I'll probably choose one of the top 10 web-hosting sites like Yahoo, or GoDaddy or HostGator or FatCow.

Do you guys have any recommendations for a web-hosting site? I'm considering creating a database of algebraic power series so it would contain functions, power series, tables, plots, and summaries.
Adyssa
#5
Feb24-13, 04:30 AM
P: 188
I've been looking into MathJax lately, it's a JavaScript library for displaying math symbols using TeX, MathML and various other markups. JavaScript (well, this kind of JavaScript) is a client-side technology so it doesn't matter what host you use, your users will probably want a semi-recent browser though, which is fine.
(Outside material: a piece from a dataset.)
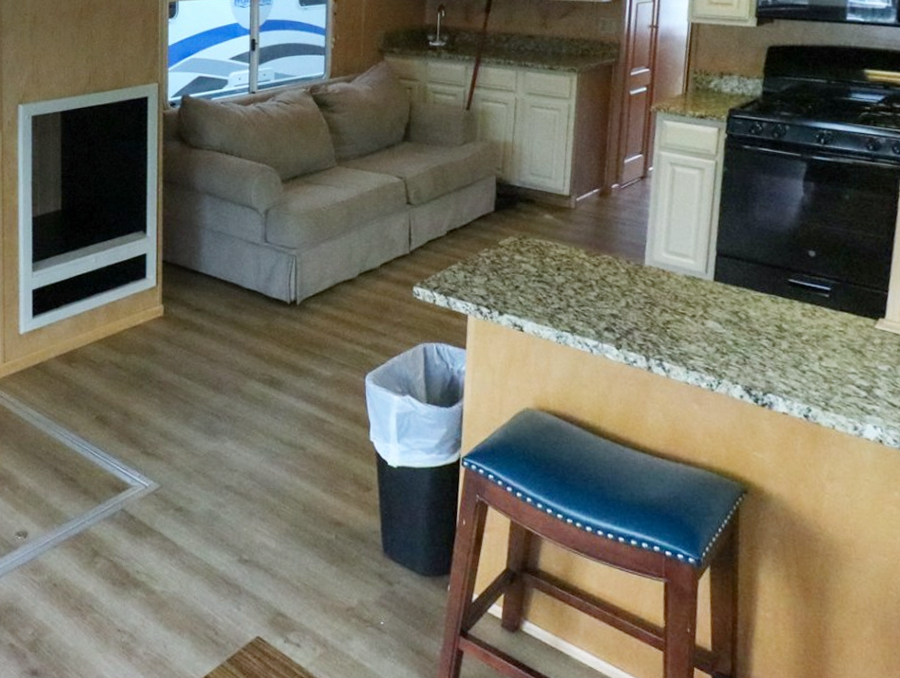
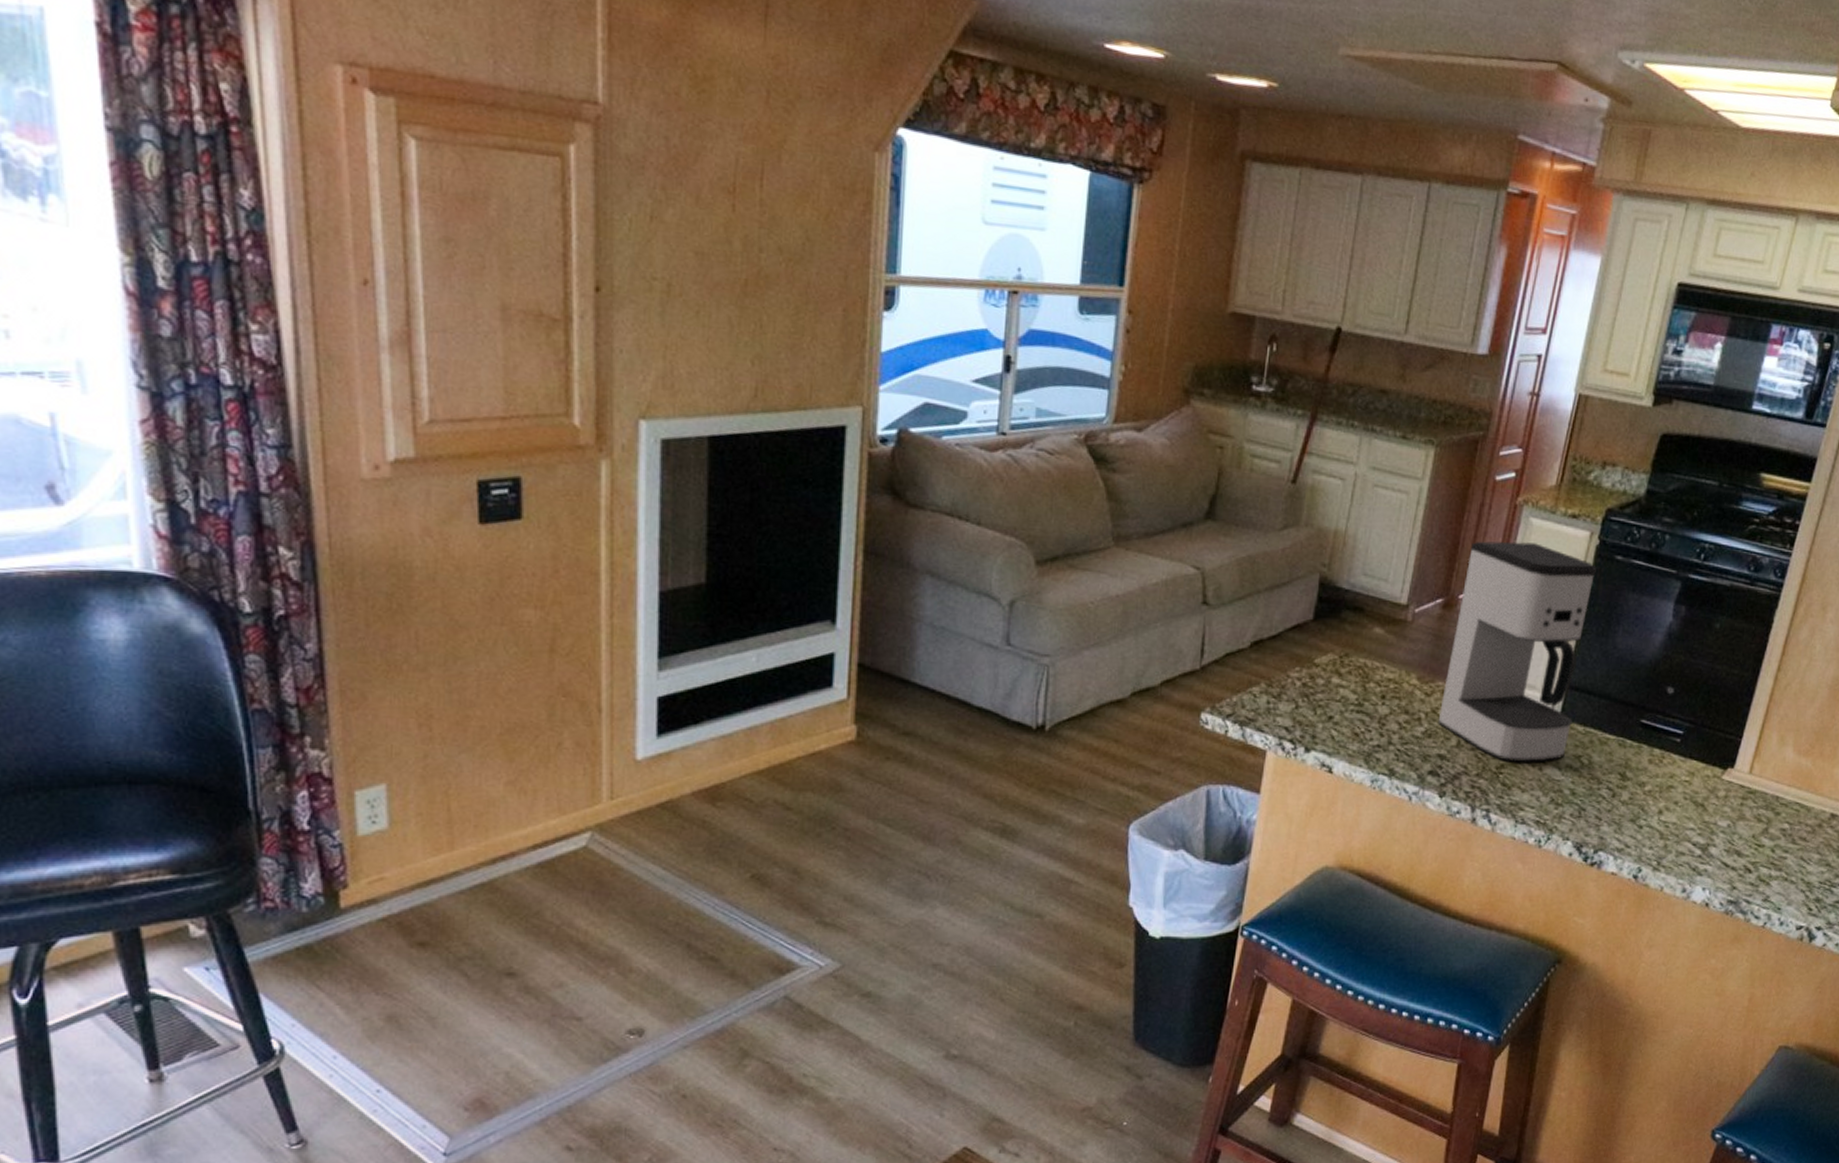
coffee maker: none [607,139,728,319] -> present [1438,541,1596,763]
As for hosting your website, well, there's so many options, just make sure the host supports whatever server-side technologies you intend to use (PHP, Python, Java, MySQL, etc). Are you making a dynamic, database-driven website, and if so, what are you using?
jackmell
#6
Feb24-13, 04:18 PM
P: 1,666
Quote Quote by Adyssa View Post
I've been looking into MathJax lately, it's a JavaScript library for displaying math symbols using TeX, MathML and various other markups. JavaScript (well, this kind of JavaScript) is a client-side technology so it doesn't matter what host you use, your users will probably want a semi-recent browser though, which is fine.

As for hosting your website, well, there's so many options, just make sure the host supports whatever server-side technologies you intend to use (PHP, Python, Java, MySQL, etc). Are you making a dynamic, database-driven website, and if so, what are you using?
Hi,

Didn't follow you above. I'm a novice at this as I've never had a web site before.
Basically, I'm considering posting just power series expansions of algebraic functions with some other information about them. Mostly it would be math, tables, plots and summaries and would be a site I could post the work I"m doing with this subject. Probably would not have user input initially.

I think what I would do is first just get a web-site going and learn how to set it up, and manage it and become experienced with the software, basically just play around with it first, then if I choose to, begin setting up a site I have in mind.
Adyssa
#7
Feb24-13, 05:57 PM
P: 188
Sure, that's cool. I didn't mean to throw a bunch of gibberish at you :P

For your first website, it's probably easiest to use a CMS (content management system), a basically a website program with a bunch of templates that takes a lot of the tedium out of building every page. Trollcast recommended WordPress, and it's a good one. WordPress is PHP software and if memory serves, it runs with a MySQL database. There are a lot of hosts that will be suitable, and WordPress actually recommend a few.
jackmell
#8
Feb25-13, 07:27 AM
P: 1,666
Quote Quote by Adyssa View Post
Sure, that's cool. I didn't mean to throw a bunch of gibberish at you :P

For your first website, it's probably easiest to use a CMS (content management system), a basically a website program with a bunch of templates that takes a lot of the tedium out of building every page. Trollcast recommended WordPress, and it's a good one. WordPress is PHP software and if memory serves, it runs with a MySQL database. There are a lot of hosts that will be suitable, and WordPress actually recommend a few.
Ok, thanks a lot for that. I just need to get started and start working with the software.